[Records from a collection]
########################################

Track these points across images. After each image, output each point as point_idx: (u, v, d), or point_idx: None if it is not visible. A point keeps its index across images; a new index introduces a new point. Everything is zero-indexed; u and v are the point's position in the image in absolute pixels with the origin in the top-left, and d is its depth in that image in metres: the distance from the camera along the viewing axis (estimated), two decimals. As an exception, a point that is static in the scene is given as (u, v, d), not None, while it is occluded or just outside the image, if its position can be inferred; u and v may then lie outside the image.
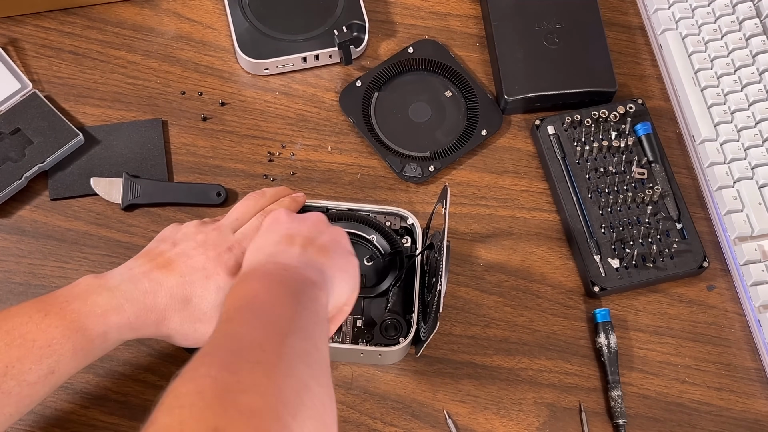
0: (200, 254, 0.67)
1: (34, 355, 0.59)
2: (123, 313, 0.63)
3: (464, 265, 0.84)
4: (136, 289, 0.64)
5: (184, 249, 0.68)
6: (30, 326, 0.60)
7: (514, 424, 0.78)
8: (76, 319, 0.62)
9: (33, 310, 0.61)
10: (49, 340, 0.60)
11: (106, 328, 0.63)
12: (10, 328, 0.60)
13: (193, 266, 0.67)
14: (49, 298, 0.63)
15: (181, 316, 0.66)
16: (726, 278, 0.84)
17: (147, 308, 0.64)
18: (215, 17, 0.93)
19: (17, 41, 0.91)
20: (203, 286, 0.66)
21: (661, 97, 0.92)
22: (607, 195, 0.84)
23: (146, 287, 0.65)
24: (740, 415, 0.79)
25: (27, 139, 0.85)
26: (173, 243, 0.69)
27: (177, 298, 0.65)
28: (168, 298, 0.65)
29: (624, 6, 0.96)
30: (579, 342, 0.81)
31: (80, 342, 0.61)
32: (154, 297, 0.65)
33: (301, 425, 0.46)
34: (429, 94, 0.90)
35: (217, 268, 0.67)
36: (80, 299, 0.63)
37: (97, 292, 0.63)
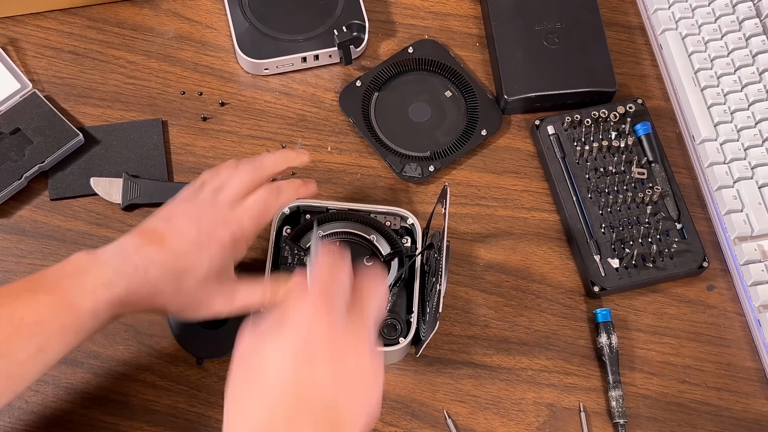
0: (193, 228, 0.67)
1: (23, 333, 0.59)
2: (113, 288, 0.63)
3: (464, 265, 0.84)
4: (127, 264, 0.64)
5: (177, 224, 0.67)
6: (18, 304, 0.60)
7: (514, 424, 0.78)
8: (65, 296, 0.61)
9: (22, 289, 0.61)
10: (37, 318, 0.60)
11: (96, 304, 0.62)
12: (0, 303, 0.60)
13: (185, 240, 0.66)
14: (39, 276, 0.62)
15: (174, 289, 0.65)
16: (726, 278, 0.84)
17: (139, 283, 0.64)
18: (215, 17, 0.93)
19: (17, 41, 0.91)
20: (195, 258, 0.66)
21: (661, 97, 0.92)
22: (607, 195, 0.84)
23: (137, 262, 0.64)
24: (740, 415, 0.79)
25: (27, 139, 0.85)
26: (167, 219, 0.68)
27: (169, 272, 0.65)
28: (160, 271, 0.64)
29: (624, 6, 0.96)
30: (579, 342, 0.81)
31: (69, 319, 0.61)
32: (146, 272, 0.64)
33: None
34: (429, 94, 0.90)
35: (210, 241, 0.66)
36: (70, 276, 0.62)
37: (87, 268, 0.63)
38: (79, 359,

########################################

Your task » In the answer, the data should reappear exactly, with no pictures.

Exercise answer »
Track these points across images. After each image, output each point as point_idx: (u, v, d), or point_idx: None if it is not visible. A point keeps its index across images; a new index introduces a new point. Everything is zero-indexed; u and v are the point's position in the image in absolute pixels with the origin in the top-left, and d is its depth in that image in metres: the distance from the camera along the viewing axis (estimated), two decimals. As an exception, a point that is static in the scene is given as (u, v, d), not None, while it is occluded or just outside the image, if its position can be inferred; u and v may then lie outside the image.
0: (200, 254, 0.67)
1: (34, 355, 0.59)
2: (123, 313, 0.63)
3: (464, 265, 0.84)
4: (136, 289, 0.64)
5: (184, 249, 0.68)
6: (30, 326, 0.60)
7: (514, 424, 0.78)
8: (76, 319, 0.62)
9: (33, 310, 0.61)
10: (49, 340, 0.60)
11: (106, 328, 0.63)
12: (10, 328, 0.60)
13: (193, 266, 0.67)
14: (49, 298, 0.63)
15: (181, 316, 0.66)
16: (726, 278, 0.84)
17: (147, 308, 0.64)
18: (215, 17, 0.93)
19: (17, 41, 0.91)
20: (203, 286, 0.66)
21: (661, 97, 0.92)
22: (607, 195, 0.84)
23: (146, 287, 0.65)
24: (740, 415, 0.79)
25: (27, 139, 0.85)
26: (173, 243, 0.69)
27: (177, 298, 0.65)
28: (168, 298, 0.65)
29: (624, 6, 0.96)
30: (579, 342, 0.81)
31: (80, 342, 0.61)
32: (154, 297, 0.65)
33: (301, 425, 0.46)
34: (429, 94, 0.90)
35: (217, 268, 0.67)
36: (80, 299, 0.63)
37: (97, 292, 0.63)
0: (193, 228, 0.67)
1: (23, 333, 0.59)
2: (113, 288, 0.63)
3: (464, 265, 0.84)
4: (127, 264, 0.64)
5: (177, 224, 0.67)
6: (18, 304, 0.60)
7: (514, 424, 0.78)
8: (65, 296, 0.61)
9: (22, 289, 0.61)
10: (37, 318, 0.60)
11: (96, 304, 0.62)
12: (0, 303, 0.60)
13: (185, 240, 0.66)
14: (39, 276, 0.62)
15: (174, 289, 0.65)
16: (726, 278, 0.84)
17: (139, 283, 0.64)
18: (215, 17, 0.93)
19: (17, 41, 0.91)
20: (195, 258, 0.66)
21: (661, 97, 0.92)
22: (607, 195, 0.84)
23: (137, 262, 0.64)
24: (740, 415, 0.79)
25: (27, 139, 0.85)
26: (167, 219, 0.68)
27: (169, 272, 0.65)
28: (160, 271, 0.64)
29: (624, 6, 0.96)
30: (579, 342, 0.81)
31: (69, 319, 0.61)
32: (146, 272, 0.64)
33: None
34: (429, 94, 0.90)
35: (210, 241, 0.66)
36: (70, 276, 0.62)
37: (87, 268, 0.63)
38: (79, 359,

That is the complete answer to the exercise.